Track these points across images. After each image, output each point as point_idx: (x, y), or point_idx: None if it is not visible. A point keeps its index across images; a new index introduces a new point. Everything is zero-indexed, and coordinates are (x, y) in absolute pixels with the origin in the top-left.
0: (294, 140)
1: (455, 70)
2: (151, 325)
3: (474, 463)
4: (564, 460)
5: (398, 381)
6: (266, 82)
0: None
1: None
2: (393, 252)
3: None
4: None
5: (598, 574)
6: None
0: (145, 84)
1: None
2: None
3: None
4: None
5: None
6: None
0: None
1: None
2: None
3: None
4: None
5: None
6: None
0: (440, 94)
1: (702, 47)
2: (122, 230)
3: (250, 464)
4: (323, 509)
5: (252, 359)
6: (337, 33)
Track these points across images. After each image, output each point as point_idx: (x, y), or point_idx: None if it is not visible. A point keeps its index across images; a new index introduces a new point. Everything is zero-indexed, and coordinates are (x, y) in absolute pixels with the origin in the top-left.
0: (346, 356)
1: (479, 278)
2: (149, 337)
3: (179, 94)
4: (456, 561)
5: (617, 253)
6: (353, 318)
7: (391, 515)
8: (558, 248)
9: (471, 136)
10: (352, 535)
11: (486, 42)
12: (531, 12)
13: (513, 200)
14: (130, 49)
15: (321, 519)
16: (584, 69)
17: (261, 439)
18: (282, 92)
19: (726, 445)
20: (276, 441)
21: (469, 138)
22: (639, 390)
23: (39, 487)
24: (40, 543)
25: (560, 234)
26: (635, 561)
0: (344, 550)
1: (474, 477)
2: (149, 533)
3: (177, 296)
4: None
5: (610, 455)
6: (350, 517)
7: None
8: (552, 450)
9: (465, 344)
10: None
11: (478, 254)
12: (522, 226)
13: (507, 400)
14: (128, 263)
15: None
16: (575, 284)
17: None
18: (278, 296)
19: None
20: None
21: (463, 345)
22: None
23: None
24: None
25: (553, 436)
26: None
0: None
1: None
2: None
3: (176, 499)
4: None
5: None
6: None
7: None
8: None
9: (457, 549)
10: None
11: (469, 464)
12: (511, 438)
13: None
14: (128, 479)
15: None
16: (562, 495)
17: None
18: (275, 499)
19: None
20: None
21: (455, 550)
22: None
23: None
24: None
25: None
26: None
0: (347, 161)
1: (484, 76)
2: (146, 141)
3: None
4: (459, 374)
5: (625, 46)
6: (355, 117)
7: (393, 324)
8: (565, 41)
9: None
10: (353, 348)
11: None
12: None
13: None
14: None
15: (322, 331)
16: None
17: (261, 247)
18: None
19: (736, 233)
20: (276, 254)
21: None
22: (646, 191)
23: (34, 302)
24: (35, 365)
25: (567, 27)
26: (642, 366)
^^^^
• AIM OF THE TASK:
Please change "top-left" to "upper-left" throughout the entries above, then give all of them again with nothing else altered.

• FULL OUTPUT:
Track these points across images. After each image, output each point as point_idx: (x, y), or point_idx: None if it is not visible. A point keeps its index across images; a new index introduces a new point. Everything is zero-indexed, and coordinates are (x, y) in absolute pixels with the origin in the upper-left.
0: (294, 140)
1: (455, 70)
2: (151, 325)
3: (474, 463)
4: (564, 460)
5: (398, 381)
6: (266, 82)
0: None
1: None
2: (393, 252)
3: None
4: None
5: (598, 574)
6: None
0: (145, 84)
1: None
2: None
3: None
4: None
5: None
6: None
0: None
1: None
2: None
3: None
4: None
5: None
6: None
0: (440, 94)
1: (702, 47)
2: (122, 230)
3: (250, 464)
4: (323, 509)
5: (252, 359)
6: (337, 33)
Track these points across images. After each image, output each point as point_idx: (x, y), or point_idx: None if it is not visible. A point keeps its index across images; a new index introduces a new point. Everything is zero-indexed, and coordinates are (x, y) in absolute pixels with the origin in the upper-left.
0: (346, 356)
1: (479, 278)
2: (149, 337)
3: (179, 94)
4: (456, 561)
5: (617, 253)
6: (353, 318)
7: (391, 515)
8: (558, 248)
9: (471, 136)
10: (352, 535)
11: (486, 42)
12: (531, 12)
13: (513, 200)
14: (130, 49)
15: (321, 519)
16: (584, 69)
17: (261, 439)
18: (282, 92)
19: (726, 445)
20: (276, 441)
21: (469, 138)
22: (639, 390)
23: (39, 487)
24: (40, 543)
25: (560, 234)
26: (635, 561)
0: (344, 550)
1: (474, 477)
2: (149, 533)
3: (177, 296)
4: None
5: (610, 455)
6: (350, 517)
7: None
8: (552, 450)
9: (465, 344)
10: None
11: (478, 254)
12: (522, 226)
13: (507, 400)
14: (128, 263)
15: None
16: (575, 284)
17: None
18: (278, 296)
19: None
20: None
21: (463, 345)
22: None
23: None
24: None
25: (553, 436)
26: None
0: None
1: None
2: None
3: (176, 499)
4: None
5: None
6: None
7: None
8: None
9: (457, 549)
10: None
11: (469, 464)
12: (511, 438)
13: None
14: (128, 479)
15: None
16: (562, 495)
17: None
18: (275, 499)
19: None
20: None
21: (455, 550)
22: None
23: None
24: None
25: None
26: None
0: (347, 161)
1: (484, 76)
2: (146, 141)
3: None
4: (459, 374)
5: (625, 46)
6: (355, 117)
7: (393, 324)
8: (565, 41)
9: None
10: (353, 348)
11: None
12: None
13: None
14: None
15: (322, 331)
16: None
17: (261, 247)
18: None
19: (736, 233)
20: (276, 254)
21: None
22: (646, 191)
23: (34, 302)
24: (35, 365)
25: (567, 27)
26: (642, 366)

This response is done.